[[ Text excerpt, beginning ]]

Umm.. its been proven several times that running first thing in the morning on a empty stomach isnt really beneficial at all.. While there may be benefits to exercising on empty, there are also certain risks. After about 30 minutes of running on an empty stomach, your body will turn catabolic, tapping your precious muscles for fuel instead of fat reserves. This can lead to overexertion and dehydration. Other risks from running on an empty stomach include dizziness from low blood sugar or an increased chance of injury from the lack of nutrients in the body.

You may burn a higher percentage of body fat when you run on empty, but your training capabilities will be decreased because of lack of food. You won't have the same stamina, strength and endurance, leading to a slower, shortened run that burns fewer calories overall. In addition, the low blood sugar you experience may cause you to eat more after your run than you would otherwise.


----------



## Tinytom (Sep 16, 2005)

ksrcrider said:


> Umm.. its been proven several times that running first thing in the morning on a empty stomach isnt really beneficial at all.. While there may be benefits to exercising on empty, there are also certain risks. After about 30 minutes of running on an empty stomach, your body will turn catabolic, tapping your precious muscles for fuel instead of fat reserves. This can lead to overexertion and dehydration. Other risks from running on an empty stomach include dizziness from low blood sugar or an increased chance of injury from the lack of nutrients in the body.
> 
> You may burn a higher percentage of body fat when you run on empty, but your training capabilities will be decreased because of lack of food. You won't have the same stamina, strength and endurance, leading to a slower, shortened run that burns fewer calories overall. In addition, the low blood sugar you experience may cause you to eat more after your run than you would otherwise.


Not been proven categorically.

All those things you say are not true as fact only as possible risks.

You are correct that a long session would not be more beneficial but gluconeogenisis would be minimal if at all under 45 minutes in duration.

Muscle catabolism is not proven in fasted cardio under an hour in duration. Most bbers would only do 30-45 minutes fasted cardio and if its HIT this would be under 30 minutes.

As has also been said a combo of 5g glutamine and 5g BCAA would prevent catabolism.


----------



## C.Hill (Nov 21, 2010)

ksrcrider said:


> Umm.. its been proven several times that running first thing in the morning on a empty stomach isnt really beneficial at all.. While there may be benefits to exercising on empty, there are also certain risks. After about 30 minutes of running on an empty stomach, your body will turn catabolic, tapping your precious muscles for fuel instead of fat reserves. This can lead to overexertion and dehydration. Other risks from running on an empty stomach include dizziness from low blood sugar or an increased chance of injury from the lack of nutrients in the body.
> 
> You may burn a higher percentage of body fat when you run on empty, but your training capabilities will be decreased because of lack of food. You won't have the same stamina, strength and endurance, leading to a slower, shortened run that burns fewer calories overall. In addition, the low blood sugar you experience may cause you to eat more after your run than you would otherwise.

[[ Text excerpt, end ]]
[[ Source information, beginning ]]

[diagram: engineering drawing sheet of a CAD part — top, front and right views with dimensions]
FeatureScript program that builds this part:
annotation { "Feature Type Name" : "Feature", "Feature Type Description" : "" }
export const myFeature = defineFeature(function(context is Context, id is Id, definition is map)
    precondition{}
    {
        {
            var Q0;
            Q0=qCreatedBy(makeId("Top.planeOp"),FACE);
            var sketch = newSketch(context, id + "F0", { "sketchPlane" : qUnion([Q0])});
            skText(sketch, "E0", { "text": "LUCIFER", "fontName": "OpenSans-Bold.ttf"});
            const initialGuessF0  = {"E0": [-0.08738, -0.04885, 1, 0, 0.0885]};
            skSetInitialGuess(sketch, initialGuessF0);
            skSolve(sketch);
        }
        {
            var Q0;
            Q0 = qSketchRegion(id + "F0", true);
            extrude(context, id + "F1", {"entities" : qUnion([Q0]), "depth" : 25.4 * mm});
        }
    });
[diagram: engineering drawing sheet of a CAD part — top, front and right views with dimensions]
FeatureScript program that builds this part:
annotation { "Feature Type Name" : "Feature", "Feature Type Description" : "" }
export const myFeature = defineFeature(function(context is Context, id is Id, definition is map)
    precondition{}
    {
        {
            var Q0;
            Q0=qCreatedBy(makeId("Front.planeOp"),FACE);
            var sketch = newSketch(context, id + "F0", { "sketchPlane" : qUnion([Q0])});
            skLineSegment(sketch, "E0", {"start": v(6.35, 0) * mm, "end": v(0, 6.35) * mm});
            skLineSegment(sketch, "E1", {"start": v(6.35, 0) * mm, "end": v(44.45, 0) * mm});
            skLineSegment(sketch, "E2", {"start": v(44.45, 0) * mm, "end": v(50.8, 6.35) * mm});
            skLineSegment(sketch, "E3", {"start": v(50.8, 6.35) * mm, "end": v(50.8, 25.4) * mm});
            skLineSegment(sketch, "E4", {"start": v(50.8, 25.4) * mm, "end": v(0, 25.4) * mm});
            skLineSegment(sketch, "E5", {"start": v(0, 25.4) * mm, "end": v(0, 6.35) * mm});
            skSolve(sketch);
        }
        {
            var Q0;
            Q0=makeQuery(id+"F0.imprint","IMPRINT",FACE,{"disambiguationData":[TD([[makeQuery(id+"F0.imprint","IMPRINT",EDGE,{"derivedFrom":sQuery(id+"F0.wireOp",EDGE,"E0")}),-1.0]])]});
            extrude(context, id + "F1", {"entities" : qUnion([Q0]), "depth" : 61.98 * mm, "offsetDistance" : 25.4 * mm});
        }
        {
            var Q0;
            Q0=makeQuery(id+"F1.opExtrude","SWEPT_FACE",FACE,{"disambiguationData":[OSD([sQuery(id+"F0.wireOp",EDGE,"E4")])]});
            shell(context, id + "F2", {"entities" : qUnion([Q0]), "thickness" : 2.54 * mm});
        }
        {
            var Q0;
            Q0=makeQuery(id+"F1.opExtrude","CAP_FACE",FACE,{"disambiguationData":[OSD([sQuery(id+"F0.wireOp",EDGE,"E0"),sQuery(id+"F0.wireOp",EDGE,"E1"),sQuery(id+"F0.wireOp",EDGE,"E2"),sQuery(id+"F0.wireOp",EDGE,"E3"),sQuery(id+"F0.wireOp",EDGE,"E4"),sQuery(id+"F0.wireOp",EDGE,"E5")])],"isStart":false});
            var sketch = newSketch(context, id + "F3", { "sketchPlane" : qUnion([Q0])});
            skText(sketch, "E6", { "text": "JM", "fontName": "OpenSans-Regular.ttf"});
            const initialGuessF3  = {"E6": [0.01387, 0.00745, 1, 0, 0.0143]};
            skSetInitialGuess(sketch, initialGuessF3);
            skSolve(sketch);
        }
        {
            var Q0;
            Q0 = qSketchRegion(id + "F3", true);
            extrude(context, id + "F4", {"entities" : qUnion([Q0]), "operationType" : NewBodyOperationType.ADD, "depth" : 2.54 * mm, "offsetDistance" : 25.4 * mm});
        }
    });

[[ Source information, end ]]

Problem set —
(1) Reproduce word for word the part of the forum thread on running with an empty stomach starting at "All those things" and ending at "would prevent catabolism.".
(2) Write a continuation of the forum thread on running with an empty stomach, picking up after its last line.

Answers to this exercise —
(1)
All those things you say are not true as fact only as possible risks.

You are correct that a long session would not be more beneficial but gluconeogenisis would be minimal if at all under 45 minutes in duration.

Muscle catabolism is not proven in fasted cardio under an hour in duration. Most bbers would only do 30-45 minutes fasted cardio and if its HIT this would be under 30 minutes.

As has also been said a combo of 5g glutamine and 5g BCAA would prevent catabolism.

(2)
Where has it been proven mate? Any links to studies?


----------



## ksrcrider (Feb 20, 2013)

http://www.t-nation.com/free_online_article/sports_body_training_performance_interviews/the_fasted_cardio_roundtable


----------



## MRSTRONG (Apr 18, 2009)

onthebuild said:



> How did they measure the fat that was burned to get that percentage? Was it simply weight lost, which could be lost water weight, muscle or fat?
> 
> Or did they use a method of measuring overall fat at the start/finish of the experiment? If so how accurate are the methods of measuring fat?
> 
> I feel sceptical that fasted cardio can lead to a 20% increase in burning fat, it seems like a huge percentage!


the took samples of blood and spun them til the blood and fat seperated leaving the fat at the top , i`ll try find the link .


----------



## MRSTRONG (Apr 18, 2009)

http://www.bbc.co.uk/programmes/b01cywtq


----------



## WilsonR6 (Feb 14, 2012)

How long does fasted cardio is too long? I've been doing fasted 50 lengths which takes me about an hour, if not longer.. too long;


----------



## Mark2021 (Apr 13, 2012)

I should really start doing cardio...


----------



## Tom90 (Jan 29, 2010)

Would you count the calories burnt from fasted cardio, and take it away from calories consumed on that day?

Like if I'd eaten 3000 calories and burnt 250, would that mean my total calories for the day would be 2750, or would it make no difference to the 3000 because essentially I've not burnt off any calories from food consumed that day...


----------



## ksrcrider (Feb 20, 2013)

Whatever calories you eat, is what you eat.. If it worked like that then the "Well if i exercise, then i can eat whatever i want to eat" would be true..


----------



## Tinytom (Sep 16, 2005)

Tom90 said:


> Would you count the calories burnt from fasted cardio, and take it away from calories consumed on that day?
> 
> Like if I'd eaten 3000 calories and burnt 250, would that mean my total calories for the day would be 2750, or would it make no difference to the 3000 because essentially I've not burnt off any calories from food consumed that day...


No it doesn't work like that. For example most adults burn around 1900 calories a day just living. So if you burn an extra 600 calories from training you're up to the RDA for calories. However most people don't just sit around all day they have a job and that burns more calories. So if you are training hard you can eat over 3000 calories a day and not gain too much weight. May actually keep lean depending on your training.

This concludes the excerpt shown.